WHAT TO WORK ON
Render the data below as a JSON list of strings, one string per line, omitting any blank lines.

RECORDS TO PROCESS
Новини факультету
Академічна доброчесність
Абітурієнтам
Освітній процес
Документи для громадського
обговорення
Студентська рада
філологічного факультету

WRITTEN ANSWER
[
  "Новини факультету",
  "Академічна доброчесність",
  "Абітурієнтам",
  "Освітній процес",
  "Документи для громадського",
  "обговорення",
  "Студентська рада",
  "філологічного факультету"
]